ルギが言っていたというように、心の病なのではないだろうか。
「お分かりいただけませんか? では、分かっていただけるまでお話しいたします。この国を
神官長は椅子から前のめりになりながら、必死に話し続けた。
「最初は学問ができるだけでよかったのです。私の家は貧しく、家にいては本一冊手に入れるのも難しい。私の兄は幼い時から働きに出て、私だけが、この子は学問で生きていけるのでは、ということで神殿に入ることになったのです。神殿の生活は正直、安楽なものではありませんでした。ですが、私にはそれで十分だったのです。最低限食べられて、いつでも本を読める。幸せだったと思います」
神官長は一息つくと、再び語りだした。
「そうして、私は神殿の勤めに満足をしておりました。シャンタルに、マユリアにお仕えできること、一生を捧げること、そうすることで好きな学問に打ち込めることに。ですが、外に向けて見識を広げるうちに気がついたのでございます。外の国、特に中の国からの訪問者の目が、私が一生を捧げるシャンタルとマユリアを、神ではなく女性として見ていることに!」
マユリアは神官長に飲まれたように、じっと黙ってみているしかなかった。
「聖なる存在を穢れた目で見る者たちを許せぬと思い、どうすればいいのかと考え、あの考えに至りましたが、当時の私は若く、その考えをどうすればいいのかは分からなかったのです。それでその考えはずっと一人の胸の内に留め続けました。おそらく、外に出す日は来ないだろう、そう思いながら」
神官長はそこで言葉を止め、マユリアの言葉を待つような仕草をしたが、マユリアからの言葉はなかった。神官長はふうっと息を一つ吐くと、また話を続ける。
「そのままであったなら、誰にも言うつもりはありませんでした。私のような些末な存在、神官長という地位に就いたことですら、他の者の邪魔にならぬ、そういう理由で選ばれたような者が、仮にも神に対して王族という人の座に降りていただく、そのようなことはとても申せぬと思っていたからです。そう思っていたのに、八年前にあのような出来事があり、考えが変わったのでございます」
八年前の出来事と聞き、マユリアが少しだけ表情を変えた。
「知るということは時に残酷なことでございます。もしも、あのようなことを知らなければ、あのまま素直に先代は湖でお眠りだと信じていられれば、そのことが口惜しい……」
この言葉にマユリアは表情を変えぬまま、それでも心臓を掴まれるような衝撃を受けていた。
『先代は湖でお眠りだと信じていられれば』
神官長は何を知っているというのだろう。
そうではないと知っているということなのか。
マユリアはひたすら動揺を隠しながら黙って神官長を見つめる。
「私は存じております。見たのです。
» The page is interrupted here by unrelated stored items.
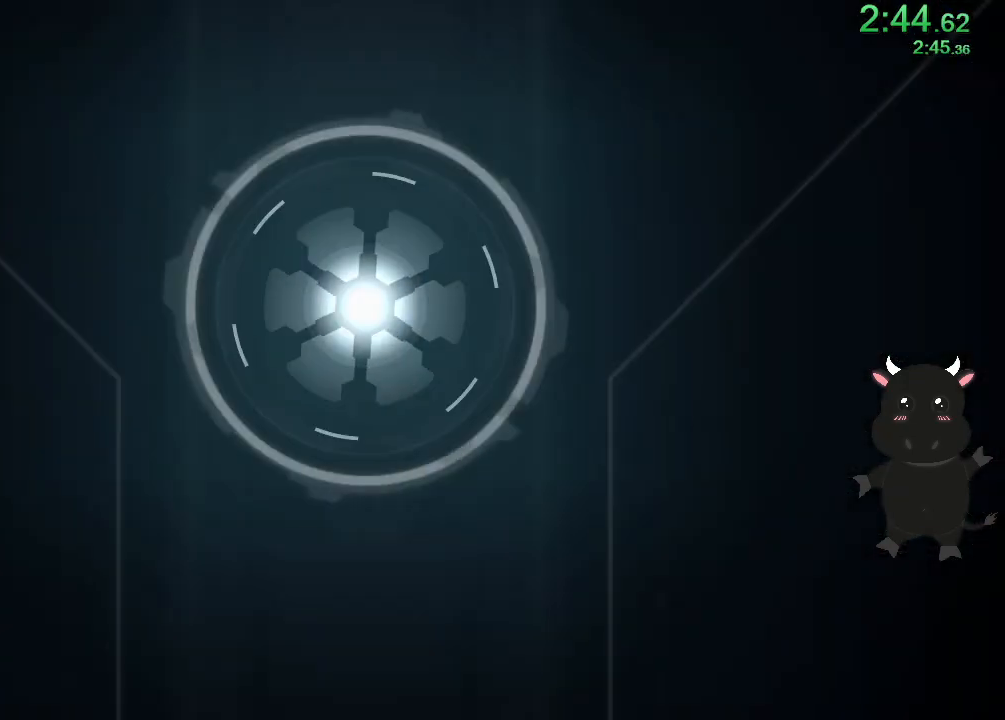
{"buttons": [], "left_stick": "center", "right_stick": "center", "events": []}
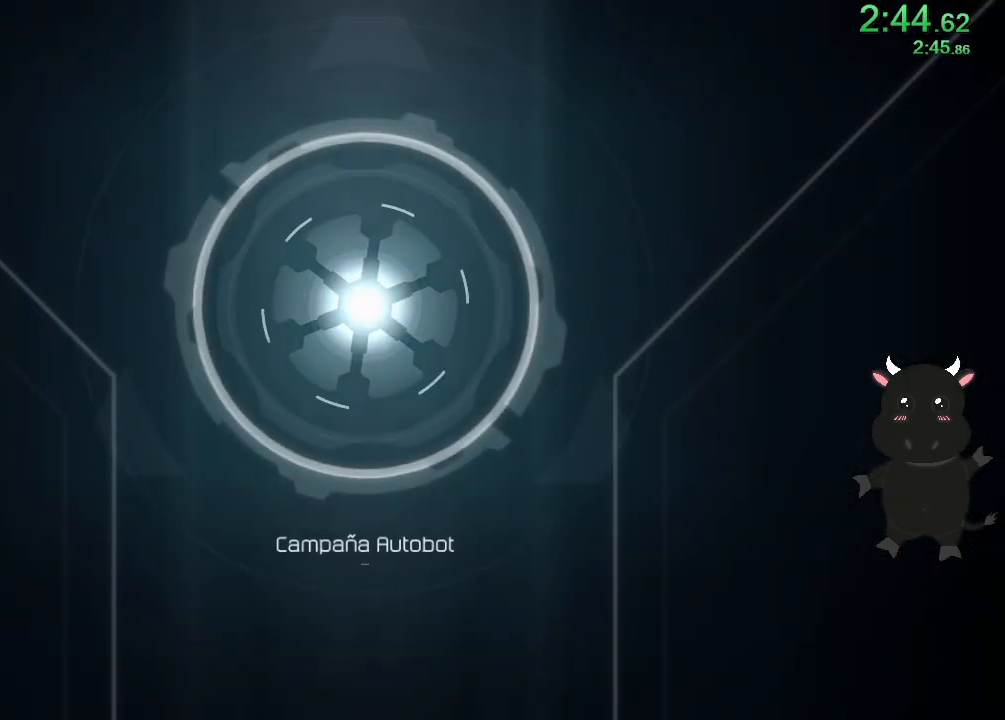
{"buttons": [], "left_stick": "center", "right_stick": "center", "events": []}
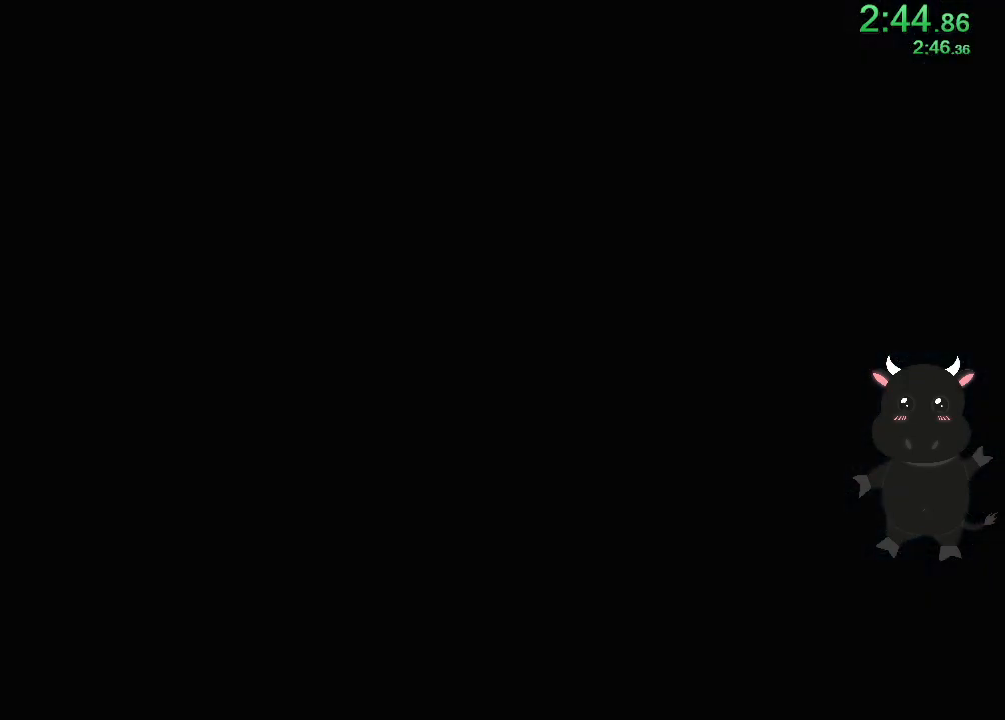
{"buttons": [], "left_stick": "up", "right_stick": "center", "events": [[317, "left_stick", "up"]]}
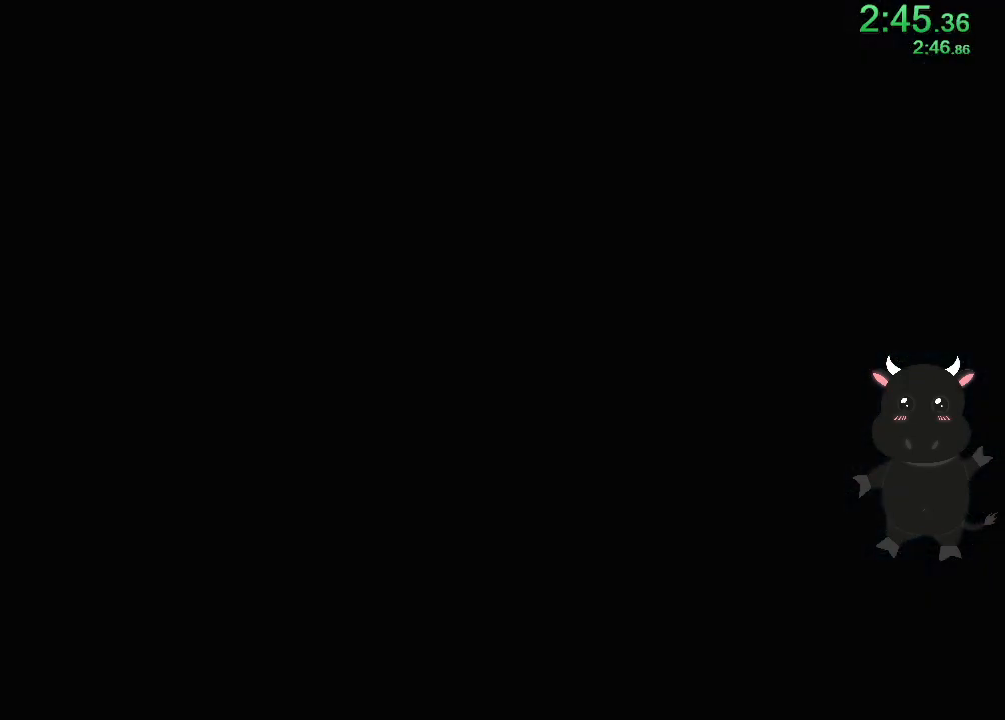
{"buttons": [], "left_stick": "up", "right_stick": "down-right", "events": [[400, "right_stick", "down-right"]]}
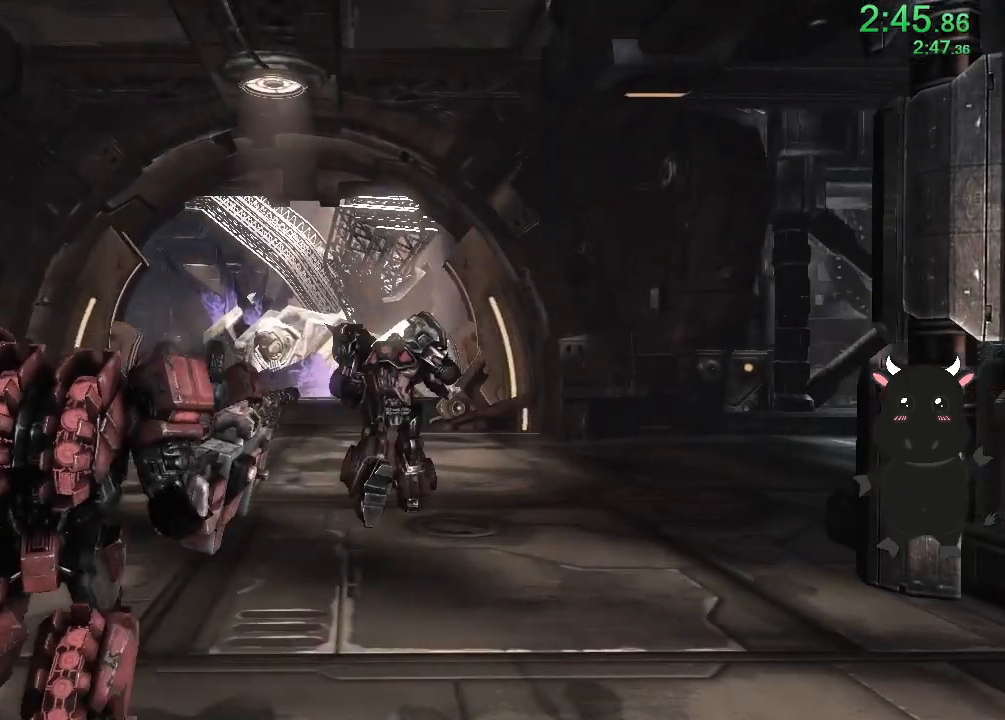
{"buttons": [], "left_stick": "up", "right_stick": "down-left", "events": [[17, "right_stick", "down"], [133, "L3", "down"], [183, "right_stick", "down-left"], [267, "L3", "up"]]}
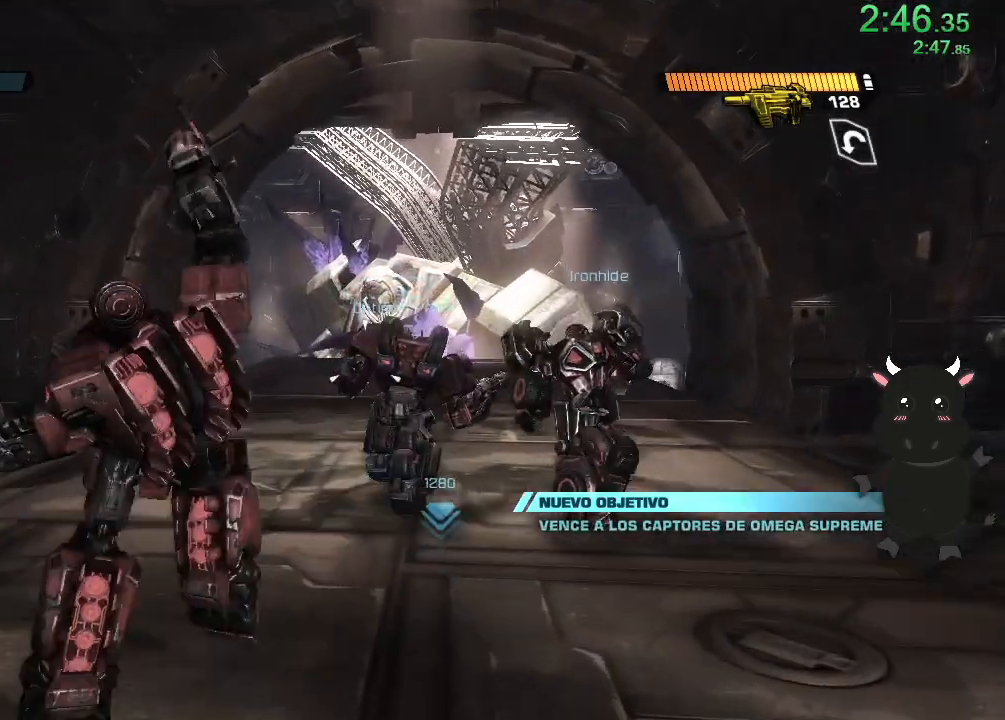
{"buttons": ["L2"], "left_stick": "up", "right_stick": "center", "events": [[33, "right_stick", "center"], [50, "L2", "down"]]}
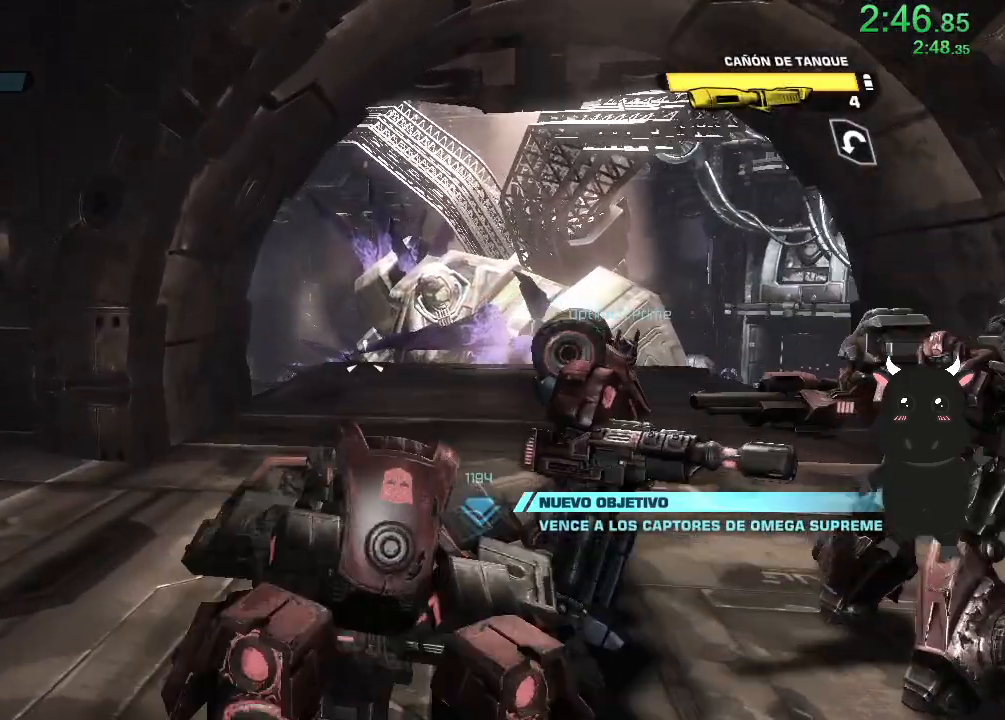
{"buttons": ["L2"], "left_stick": "up", "right_stick": "right", "events": [[100, "right_stick", "right"]]}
あの日、あの湖で」
マユリアの動揺をさらに揺さぶるように神官長は続ける。
「何を見たかお知りになりたいですか?」
ついに神官長はマユリアにそう尋ねてきた。
「いえ、結構」
マユリアはいつもと変わらぬ表情、変わらぬ声でそう答えた。
「あなたがそのように以前より、神を人と見る方たちを不愉快に思っていた。それはよく理解いたしました。その衷心には心より感謝いたします。ですが」
マユリアゆっくりと優しい口調でこう続ける。
「あなたは少し疲れているようです。少しお休みを取ってみてはどうですか?」
その言葉を耳にして、今度は神官長が驚いたように目を見開いたが、その目を再び細くすると、
「なんともお優しくもありがたいお言葉。ですが、休んでいる時間はありませんので」
と、丁寧に辞退をした。
「この国には先がございません」
神官長がマユリアにズバリと言う。
「シャンタルは、次代様で最後になります」
マユリアは何も答えない。
「次代様の次のシャンタルはお生まれになりません」
マユリアはしばらく黙っていたが、
「やはりあなたは疲れているようです。休養が必要です」
と、先ほどと同じ言葉を口にした。
神官長は目を閉じ、ゆっくりと首を左右に振る。
「私の妄想ではありません。もしも、私の言葉を信用できぬとお思いなら、キリエ殿にお聞きください」
「キリエに?」
「はい」
神官長がまた
「そうすれば、私の申したことが嘘ではないとお分かりいただけるでしょう」
マユリアは言葉もなく神官長の言葉を聞く。
「それで……」
やっとマユリアが口を開き、
「それで、話は終わりなのですね? では、わたくしは退室いたします」
そう言って席から立ち上がろうとした、その時、
「!」
神官長が床に倒れ込むと、その手がマユリアの衣装の裾をきつく掴み、
「きっと、きっとキリエ殿にお聞きくださると、そうお約束ください!」
必死にそう訴え、
「……分かりました」
マユリアも思わずそう口にした。